かつて小学校には必ずといっていいほど設置されていた「二宮金次郎」の銅像。その姿といえば、薪を背負って歩きながら本を読んでいるもの。家庭の手助けと学習の両立の奨励を表すものでした。

そんな二宮金次郎像のもととなった二宮尊徳は、天明7(1787)年に足柄平野の栢山(かやま)村(現在の神奈川県小田原市)に比較的裕福な農家の長男・金次郎として生まれました(天保14(1843)年より、名乗りを「尊徳」と定める)。両親の愛を一身に受け、教育の機会にも恵まれた幼少時を過ごしましたが、近くにあった酒匂川(さかわがわ)が氾濫し、一家が所有していた田の大半が流されてしまうという悲劇に見舞われました。しかも川の氾濫は一度ではおさまらず、両親は失意の中で疲弊して他界。幼い金次郎は親類の家に預けられました。

金次郎は、労働をしながら、わずかな間にも勉強をしました。そこで生まれたのが、歩きながら読書をする有名な彼の姿です。そして、家の仕事や勉強の合間にも、荒れた空き地で菜種や捨て苗などを育て収穫したことから、小さな努力の積み重ねが大切だという「積小為大(せきしょういだい)」の考えを体得します。この考えをもとに、金次郎は地道な努力で収益を増やして田畑を買い戻し、やがて実家の再興に成功しました。
┄┄┄┄┄┄┄┄┄┄┄┄┄┄┄┄┄┄┄┄
> 課題内容:
課題文の「そんな二宮金次郎像のもととな」から「て実家の再興に成功しました。」までを、両端の語句も含めて一字も変えずに書き写してください。 解答には課題文の記述だけを根拠にしてください。
┄┄┄┄┄┄┄┄┄┄┄┄┄┄┄┄┄┄┄┄
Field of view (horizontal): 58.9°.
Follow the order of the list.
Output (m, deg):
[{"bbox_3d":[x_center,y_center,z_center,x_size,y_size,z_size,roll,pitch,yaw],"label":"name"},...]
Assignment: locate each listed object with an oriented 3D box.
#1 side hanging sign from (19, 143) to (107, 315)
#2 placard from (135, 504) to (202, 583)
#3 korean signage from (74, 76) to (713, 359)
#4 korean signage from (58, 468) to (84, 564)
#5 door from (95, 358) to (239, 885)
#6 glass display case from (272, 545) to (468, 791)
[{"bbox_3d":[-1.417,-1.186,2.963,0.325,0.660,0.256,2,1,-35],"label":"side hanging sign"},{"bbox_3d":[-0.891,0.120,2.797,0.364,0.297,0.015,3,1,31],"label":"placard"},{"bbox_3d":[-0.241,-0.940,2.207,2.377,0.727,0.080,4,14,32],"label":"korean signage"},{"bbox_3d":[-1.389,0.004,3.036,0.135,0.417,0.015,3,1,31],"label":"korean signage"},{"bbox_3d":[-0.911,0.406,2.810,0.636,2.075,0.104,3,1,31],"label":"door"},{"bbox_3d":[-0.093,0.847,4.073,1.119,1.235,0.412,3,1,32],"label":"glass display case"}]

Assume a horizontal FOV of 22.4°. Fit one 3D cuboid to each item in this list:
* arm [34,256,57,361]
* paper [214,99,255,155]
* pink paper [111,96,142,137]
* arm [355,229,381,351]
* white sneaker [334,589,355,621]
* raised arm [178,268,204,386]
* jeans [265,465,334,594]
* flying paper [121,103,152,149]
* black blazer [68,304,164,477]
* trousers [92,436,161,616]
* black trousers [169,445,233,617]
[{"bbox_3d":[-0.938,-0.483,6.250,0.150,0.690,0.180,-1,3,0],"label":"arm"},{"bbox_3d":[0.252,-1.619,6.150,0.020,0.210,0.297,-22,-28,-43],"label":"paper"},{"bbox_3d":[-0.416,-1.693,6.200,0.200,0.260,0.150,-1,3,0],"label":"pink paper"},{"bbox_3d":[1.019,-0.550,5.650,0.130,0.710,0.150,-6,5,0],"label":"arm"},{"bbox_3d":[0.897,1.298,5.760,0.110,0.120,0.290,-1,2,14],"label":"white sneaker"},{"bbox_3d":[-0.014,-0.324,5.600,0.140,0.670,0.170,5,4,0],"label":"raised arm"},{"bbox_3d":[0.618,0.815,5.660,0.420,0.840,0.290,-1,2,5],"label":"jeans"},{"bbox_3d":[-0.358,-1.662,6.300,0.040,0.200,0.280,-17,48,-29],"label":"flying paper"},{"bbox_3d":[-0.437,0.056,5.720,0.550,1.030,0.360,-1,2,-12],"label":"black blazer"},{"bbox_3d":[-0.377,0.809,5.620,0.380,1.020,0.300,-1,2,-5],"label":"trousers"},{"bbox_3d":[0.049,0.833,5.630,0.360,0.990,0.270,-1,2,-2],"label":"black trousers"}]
┄┄┄┄┄┄┄┄┄┄┄┄┄┄┄┄┄┄┄┄
> 記述解答:
そんな二宮金次郎像のもととなった二宮尊徳は、天明7(1787)年に足柄平野の栢山(かやま)村(現在の神奈川県小田原市)に比較的裕福な農家の長男・金次郎として生まれました(天保14(1843)年より、名乗りを「尊徳」と定める)。両親の愛を一身に受け、教育の機会にも恵まれた幼少時を過ごしましたが、近くにあった酒匂川(さかわがわ)が氾濫し、一家が所有していた田の大半が流されてしまうという悲劇に見舞われました。しかも川の氾濫は一度ではおさまらず、両親は失意の中で疲弊して他界。幼い金次郎は親類の家に預けられました。

金次郎は、労働をしながら、わずかな間にも勉強をしました。そこで生まれたのが、歩きながら読書をする有名な彼の姿です。そして、家の仕事や勉強の合間にも、荒れた空き地で菜種や捨て苗などを育て収穫したことから、小さな努力の積み重ねが大切だという「積小為大(せきしょういだい)」の考えを体得します。この考えをもとに、金次郎は地道な努力で収益を増やして田畑を買い戻し、やがて実家の再興に成功しました。